İlk, ya'nî birinci olarak maddeler yoktan yaratılmış olmasalardı ve birbirlerinden
hâsıl olmaları, sonsuz öncelere doğru uzasaydı, şimdi bu âlemin yok olması
lâzımdı. Çünkü, âlemin sonsuz öncelerde var olabilmesi için, bunu meydana
getiren maddelerin daha önce var olmaları, bunların da var olabilmeleri
için, başkalarının bunlardan önce var olmaları lâzım olacaktır. Sonrakinin
var olması, öncekinin var olmasına bağlıdır. Önceki var olmazsa, sonraki
de var olmayacaktır.
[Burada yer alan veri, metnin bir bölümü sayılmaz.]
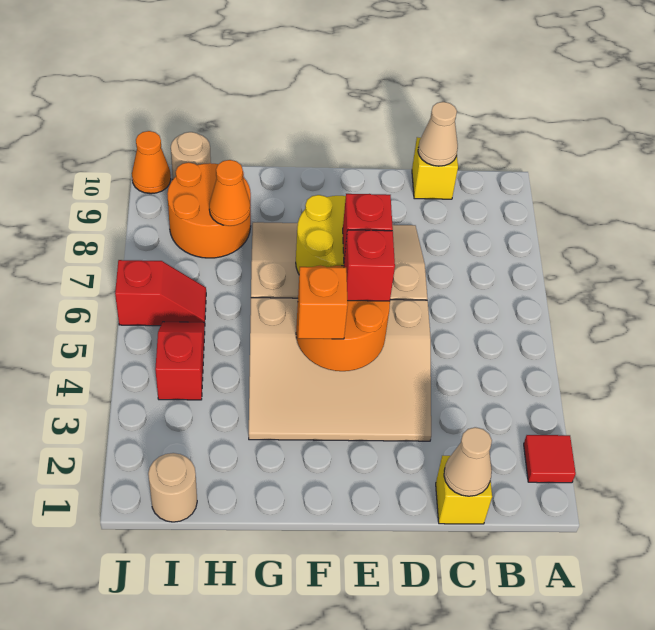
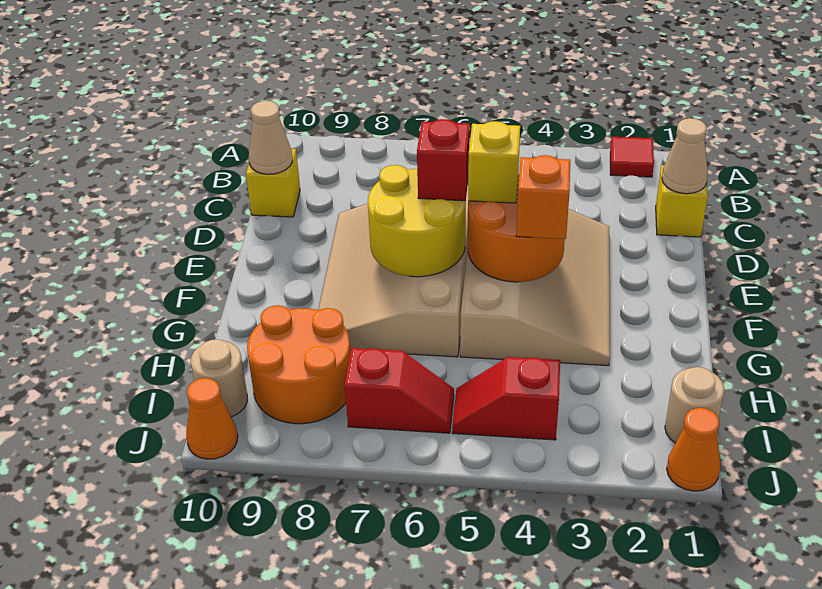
red 1x1 brick [344,230,395,301] -> yellow 1x1 brick [468,121,520,203]
orange 1x1 cone [209,160,250,226] -> orange 1x1 cone moved to [667,408,720,491]
red 1x2 slope [115,260,206,326] -> red 1x2 slope turned to [345,348,454,433]

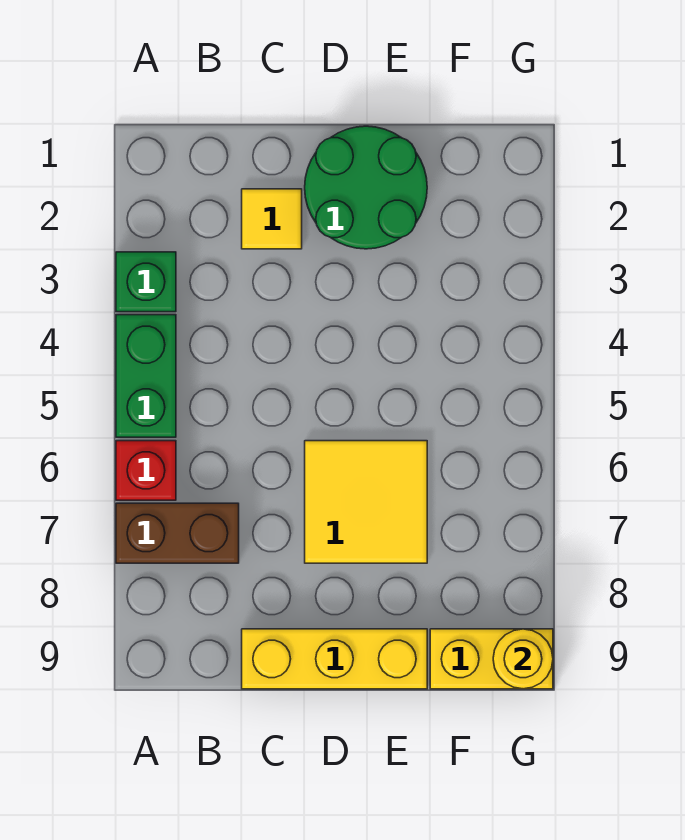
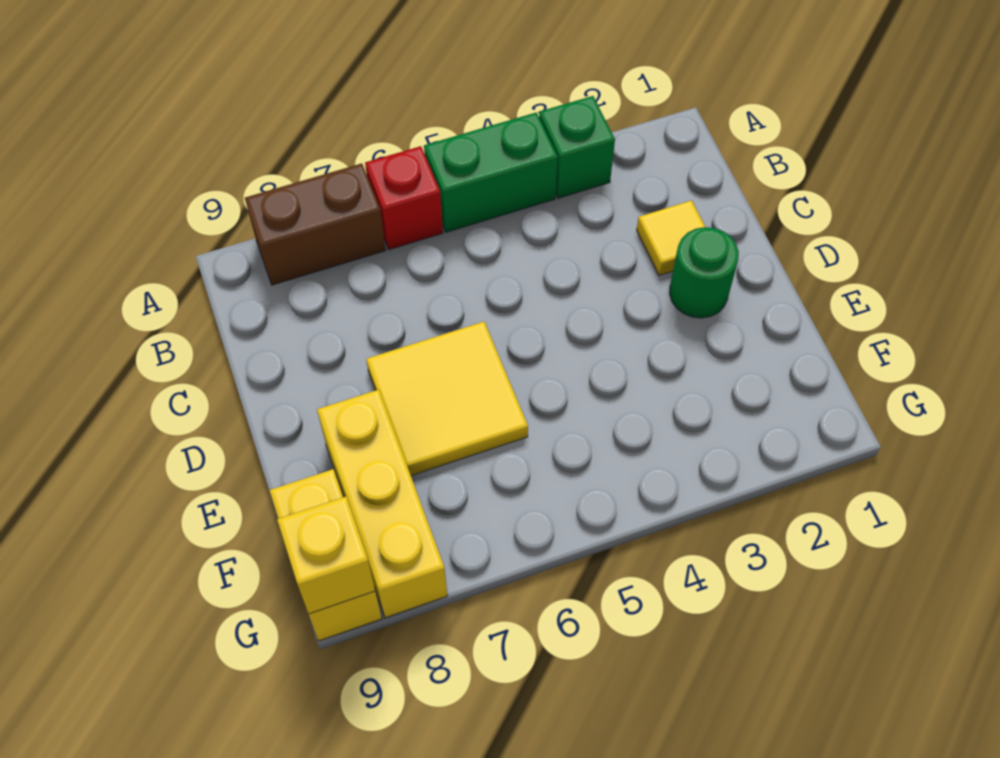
brown 1x2 brick [116,503,239,563] -> brown 1x2 brick turned to [245,163,386,285]
yellow 1x3 brick [242,629,427,689] -> yellow 1x3 brick moved to [317,390,447,618]
green 2x2 round brick [305,126,427,249] -> green 1x1 round brick [669,227,739,318]
yellow 1x1 round brick [493,629,553,689] -> yellow 1x1 brick [277,496,375,614]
Sonsuz önce demek, bir başlangıç yok demektir. Sonsuz
öncelerde var olmak demek, ilk, ya'nî, başlangıç olan bir varlık yok demektir.
İlk varlık olmayınca, sonraki varlıklar da olamaz. Herşeyin her zaman
yok olması lâzım gelir. Herbirinin var olması için, bir öncekinin var
olması lâzım olan sonsuz sayıda varlıklar dizisi olamaz. Hepsinin yok
olmaları lâzım olur. Âlemi yoktan var eden bir yaratıcının bulunduğunu
ve bu yaratıcının kadîm [hep var] olması, hiç değişmeden sonsuz var olması
lâzım gelir. Herşeyi yaratan, yalnız Allahü teâlâdır. Ondan başka yaratıcı
yoktur. Fakat, O'nun âdeti şöyledir ki, herşeyi sebeblerle yaratmaktadır.
Böylece, âleme düzen vermektedir. Sebepsiz yaratsaydı, âlemdeki bu nizâm,
bu düzen olmazdı. Mikroplar hastalığa, bulutlar yağmura, güneş hayâta,
katalizörler birçok kimyâ reaksiyonun hızlanmasına ve hayvanlar, bitkisel
maddelerin et, süt, bal hâline gelmelerine, yapraklar organik maddelerin
sentezine sebep oldukları gibi, insanlar da, uçak, otomobil ve ilâcın
daha nice şeylerin yapılmasına sebep olmaktadır. Bütün bu sebeplere kuvvet,
te'sir veren Allahü teâlâdır. İnsanlara fazla olarak akıl ve irâde de
vermiştir. Sebeplere, vâsıtalara yaratıcı demek doğru olamaz.